Впечатление было тем более сильное, что она не только показала своему любимцу бог весть как оказавшееся в ее доме огромное крыло могучей птицы, способной спать на лету над океаном, но и, сняв с полки томик Кольриджа, прочитала строки из «Сказания о Старом Мореходе».
…Снеговой туман, глыбы изумрудного льда «и вдруг, чертя над нами круг, пронесся альбатрос». Уже первые строки захватили его, увлекли в синие просторы, как корабль, который в сопровождении парящего альбатроса — путеводной птицы пробивался сквозь шторм.
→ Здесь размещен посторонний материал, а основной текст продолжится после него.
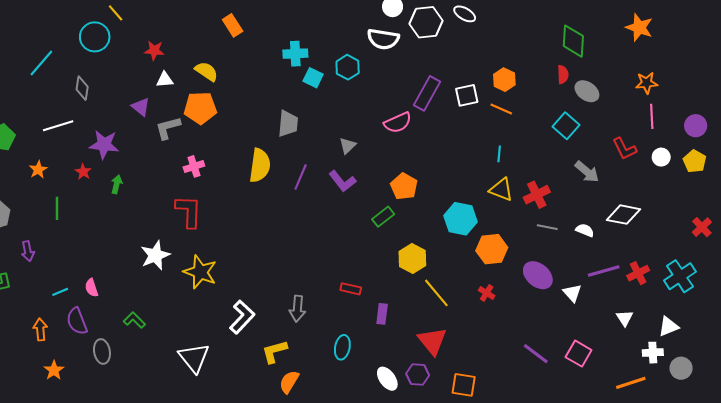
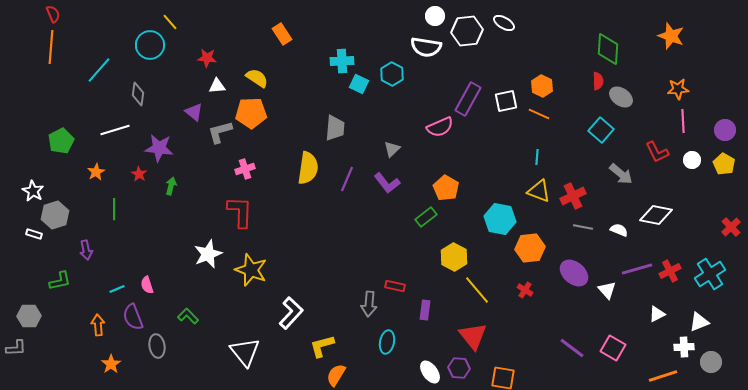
gray arrow: (297, 309) -> (369, 304), moved
white triangle: (625, 318) -> (657, 314), turned 36

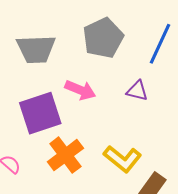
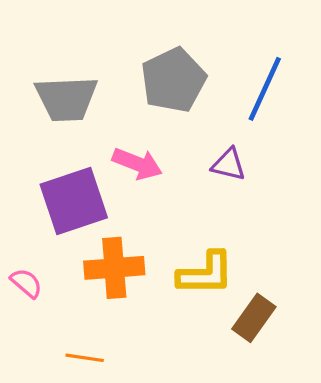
orange cross: (65, 155) -> (114, 268), turned 33
yellow L-shape: (122, 159) -> (206, 274), turned -39

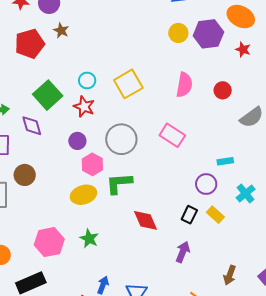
Но недаром альбатроса считали птицей добрых предзнаменований:
Попутный ветер с юга встал,
Был с нами альбатрос,
И птицу звал, и с ней играл,
Кормил ее матрос!
В этот момент, нарушая закон гостеприимства, Старый Мореход убивает посланца добрых духов— птицу, которая, согласно поверью, приносит счастье:
«Как странно смотришь ты, Моряк,
Иль бес тебя мутит?
Господь с тобой?» — «Моей стрелой
Был альбатрос убит».
Разгневанные духи за совершенное кощунство проклинают Морехода. Они мстят ему страшной местью, обрекая, как и легендарного капитана Ван Страатена— «Летучего голландца», на скитания на корабле с командой из матросов-мертвецов.